This video of the man’s removal, shot by a nearby passenger, shows airport security personnel violently pulling the man from his seat—bloodying his mouth in the process—and dragging him down the aisle. He later ran back onto the plane.
Classic @United overbook #flight3411 and decided to force random passengers off the plane. Here's how they did it: pic.twitter.com/UaiSKz2bHD
— Stephen Nicholas (@stephenlaca) April 10, 2017
United’s initial apology for the incident only seemed fuel public outrage, as the video rocketed across the Internet and social media Monday. Later, United CEO Oscar Munoz issued a statement, saying: “This is an upsetting event to all of us here at United. I apologize for having to re-accommodate these customers. Our team is moving with a sense of urgency to work with the authorities and conduct our own detailed review of what happened.”
In United’s Contract of Carriage, it states that the airline has the right to “deny boarding” to passengers if a flight is overbooked and to ask for volunteers to take another flight.
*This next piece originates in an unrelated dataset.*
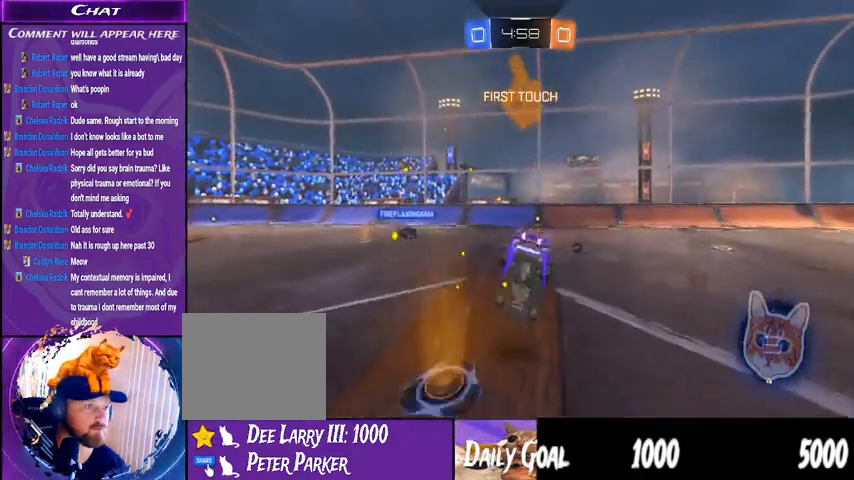
{"dt_ms": 500, "buttons": ["R2"], "left_stick": "center", "right_stick": "center", "events": [[300, "TRIANGLE", "down"], [433, "TRIANGLE", "up"]]}
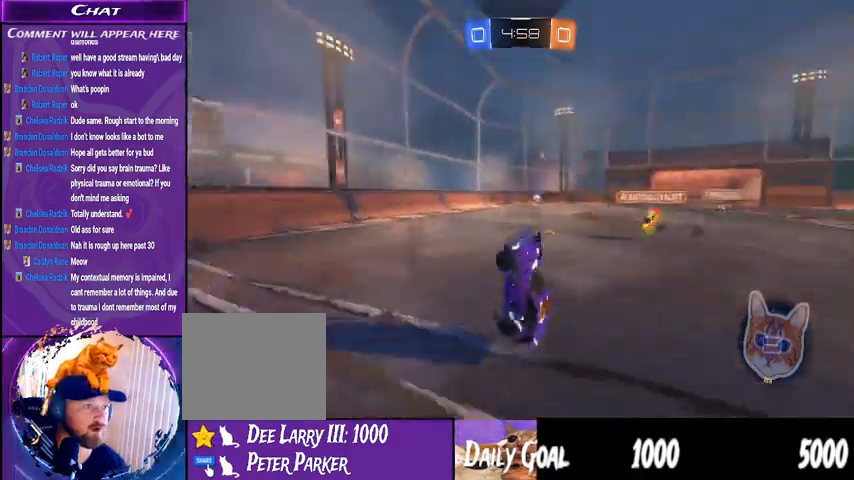
{"dt_ms": 500, "buttons": ["TRIANGLE", "R2"], "left_stick": "left", "right_stick": "center", "events": [[133, "left_stick", "left"], [500, "TRIANGLE", "down"]]}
The contract states: “The request for volunteers and the selection of such person to be denied space will be in a manner determined solely by UA.” But the contract makes no mention of of using force to physically remove a ticketed passenger already on a plane.
This controversy follows on the heels of another public relations disaster for the airline from late March. That social media uproar was sparked when the airline refused to let a young woman passenger board because she was wearing leggings, which the airline claimed did not meet its standards for traveling on an employee pass.